The rate argument in the forward pass multiplies the internal step size $\Delta$. For example, a model trained on audio signals at 16000Hz using the default rate=1.0 can be used to process audio signals at 8000Hz without retraining by passing in rate=2.0.

State Forwarding

The forward pass of the model accepts an optional initial state of shape (B, H, N). The model will then compute "forward" the state through the sequence, returning the final state as well as the output.

Note that this is equivalent to using step repeatedly, but is much faster by combining both recurrent and convolutional mode.

It is recommended to use S4D for this feature. The S4 implementation is currently not optimized.

Minimal S4D

s4d.py contains a minimal implementation of the S4D layer. This file is primarily for pedagogical purposes to illustrate the simplicity of the core principles behind S4.

This S4D layer is equivalent to using the full S4 layer with specific settings, and stripping out all extra features:

S4(mode='diag', init='diag-lin', bidirectional=False, disc='zoh', real_transform='exp')

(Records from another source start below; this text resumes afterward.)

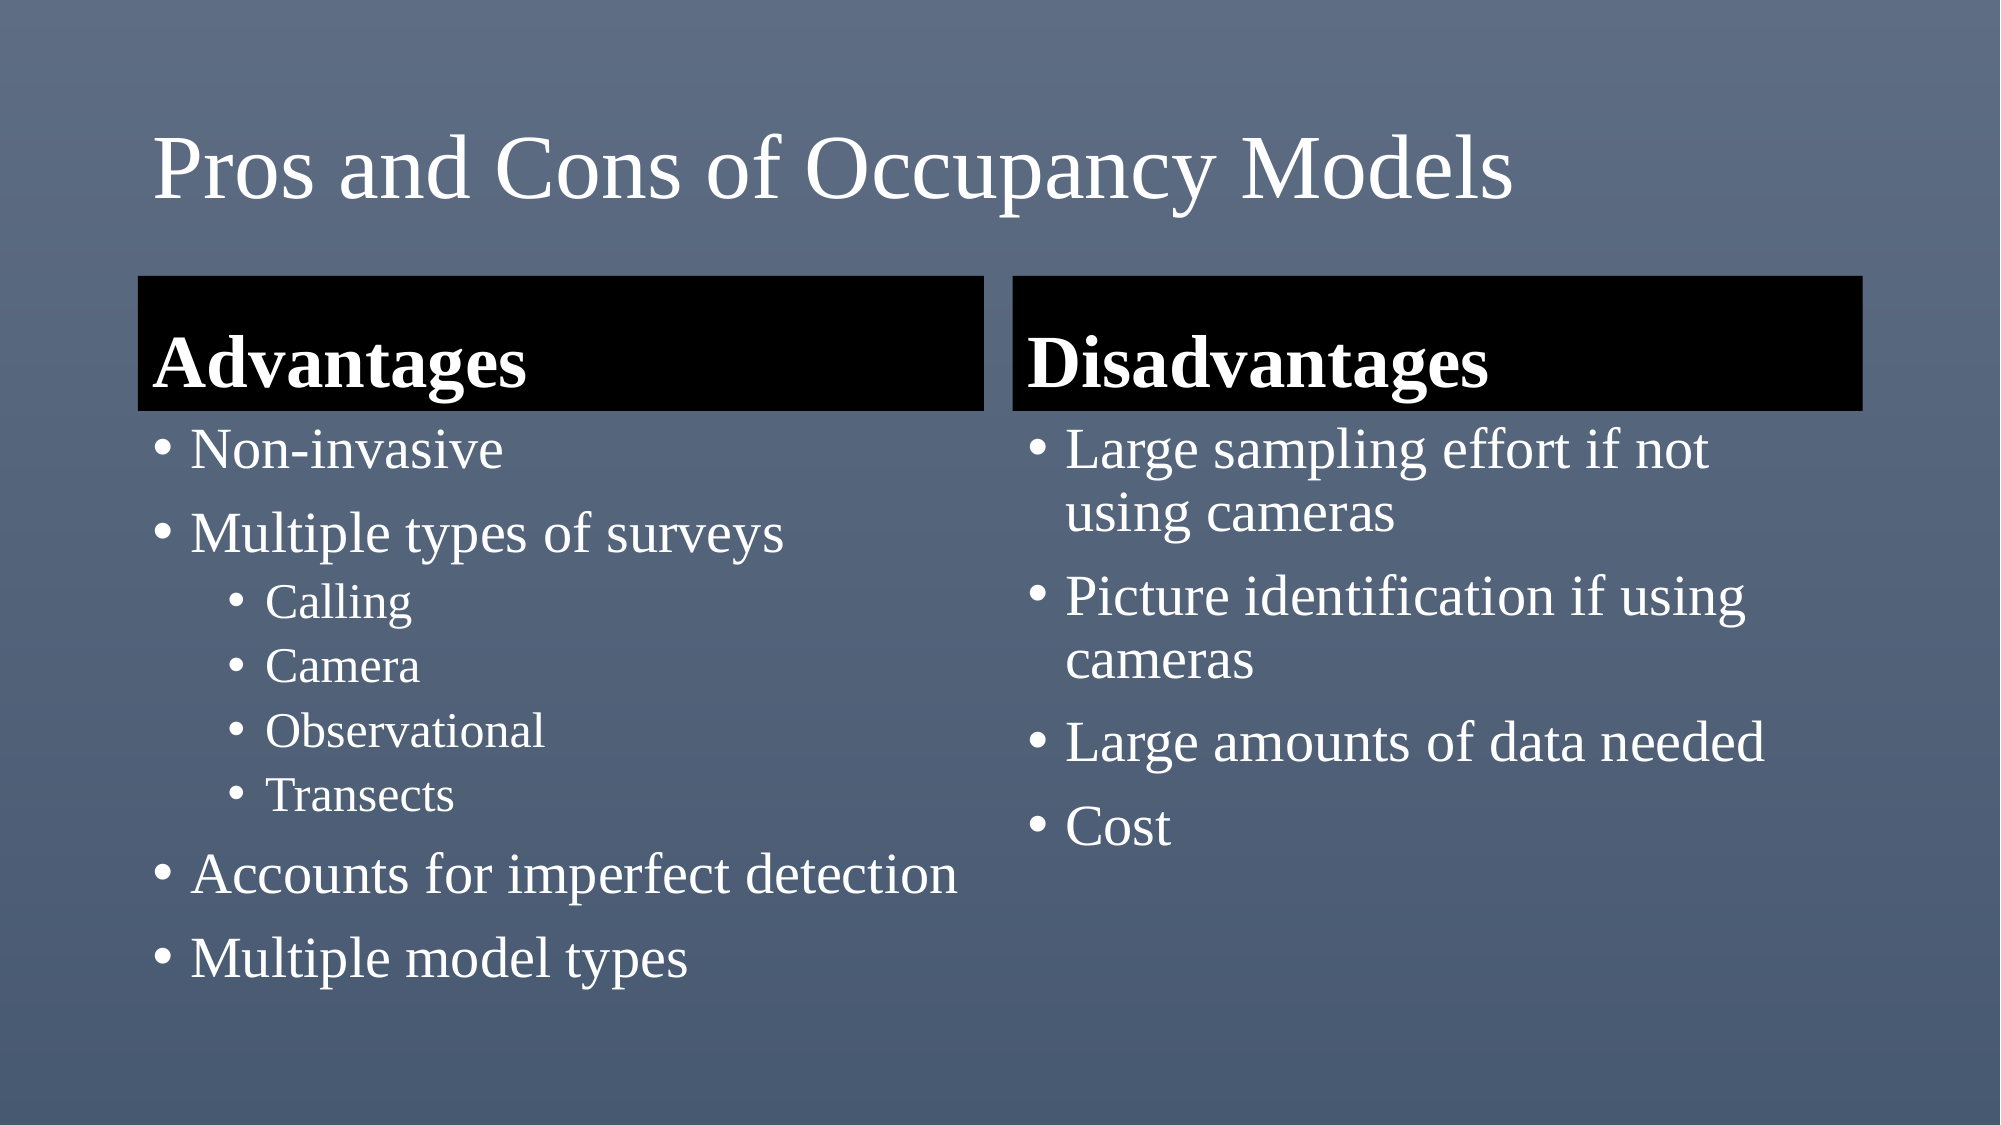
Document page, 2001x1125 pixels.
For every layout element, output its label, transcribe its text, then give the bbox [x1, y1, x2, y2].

list Disadvantages [1012, 275, 1863, 410]
list Advantages [137, 275, 984, 410]
list Non-invasive Multiple types of surveys Calling Camera Observational Transects Accounts for imperfect detection Multiple model types [137, 410, 984, 1016]
list Large sampling effort if not using cameras Picture identification if using cameras Large amounts of data needed Cost [1012, 410, 1863, 1016]
title Pros and Cons of Occupancy Models [137, 59, 1863, 278]
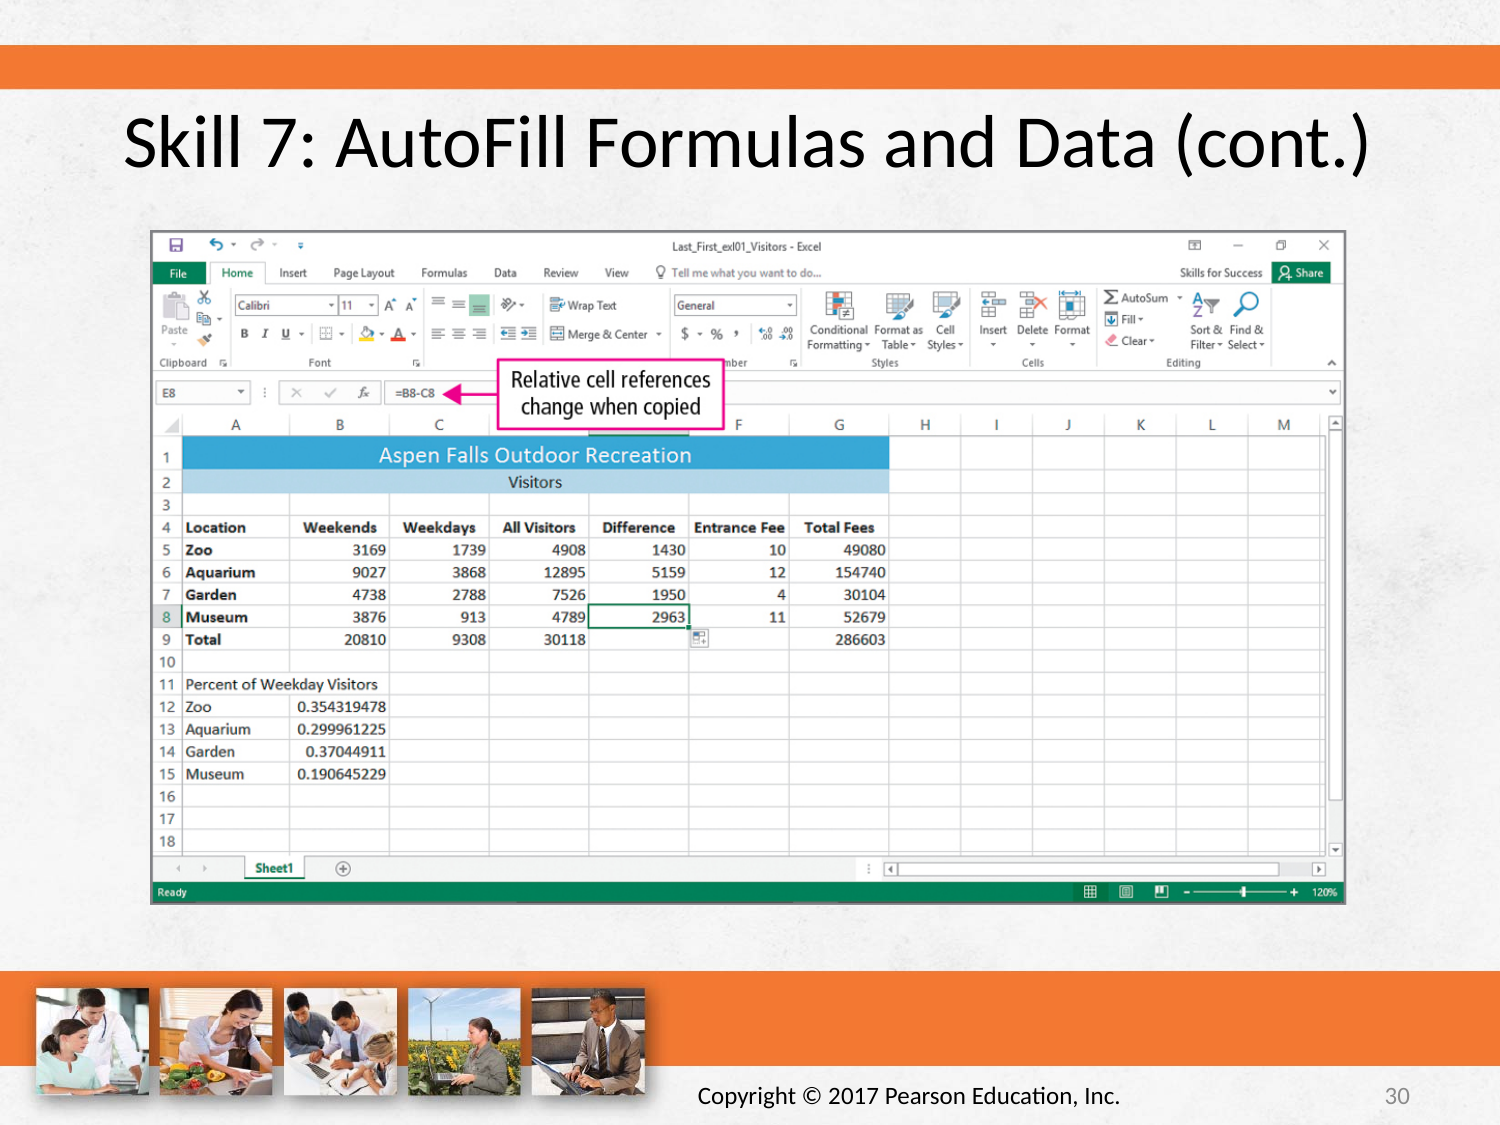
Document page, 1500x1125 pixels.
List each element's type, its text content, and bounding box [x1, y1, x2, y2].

slide_number 30 [1074, 1065, 1425, 1125]
picture [0, 0, 1500, 1125]
footer Copyright © 2017 Pearson Education, Inc. [650, 1064, 1175, 1125]
title Skill 7: AutoFill Formulas and Data (cont.) [99, 45, 1398, 231]
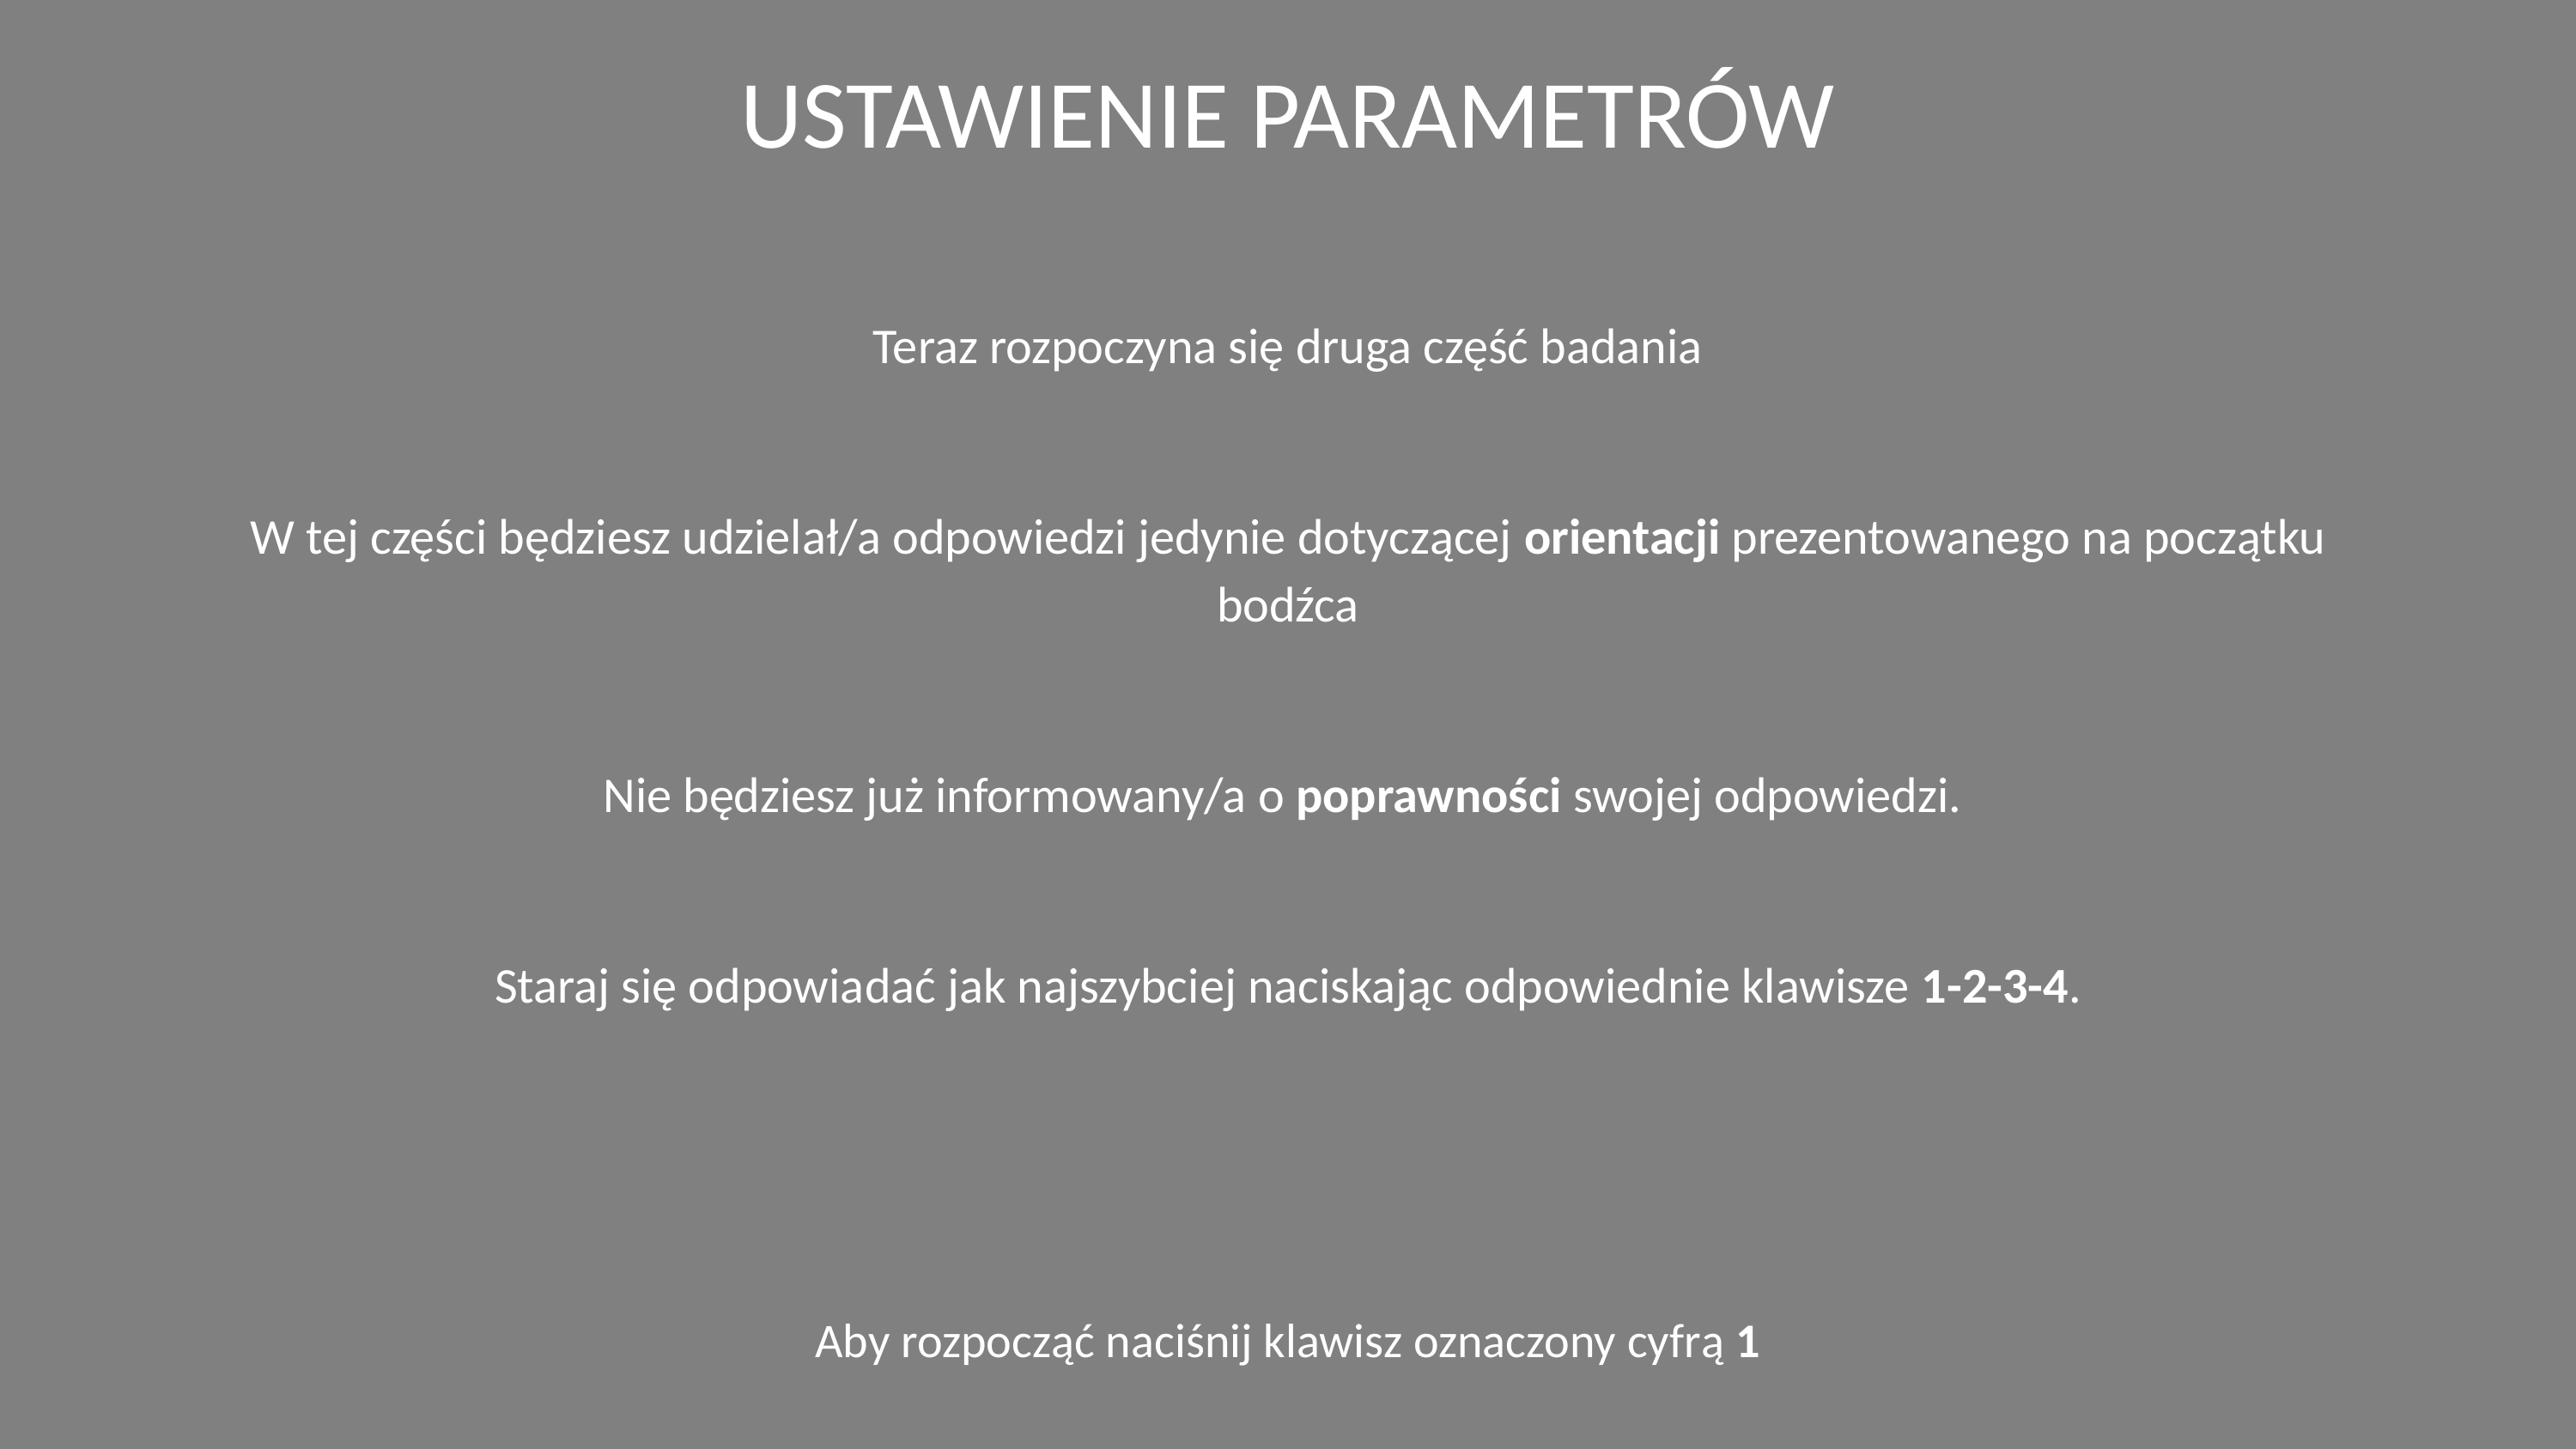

The example.py script incorporates this into a simple deep neural network backbone to achieve 88% on sequential CIFAR with a model of 200K parameters. It can also be run using the standard infrastructure in this repo with the command

python -m train experiment=cifar/s4d-minimal-cifar

LSSL (NeurIPS 2021)

Linear State Space Layer

Combining Recurrent, Convolutional, and Continuous-time Models with the Linear State Space Layer
Albert Gu, Isys Johnson, Karan Goel, Khaled Saab, Tri Dao, Atri Rudra, Christopher Ré
Paper: https://arxiv.org/abs/2110.13985

LSSL is the first version of S4 which has been preserved for historical context. The full implementation can be found at /src/models/sequence/modules/lssl.py. It can be run by adding model/layer=lssl to any experiment command, or model/layer=lssl model.layer.learn=0 for the "LSSL-fixed" model from the paper which does not train $A, B, \Delta$.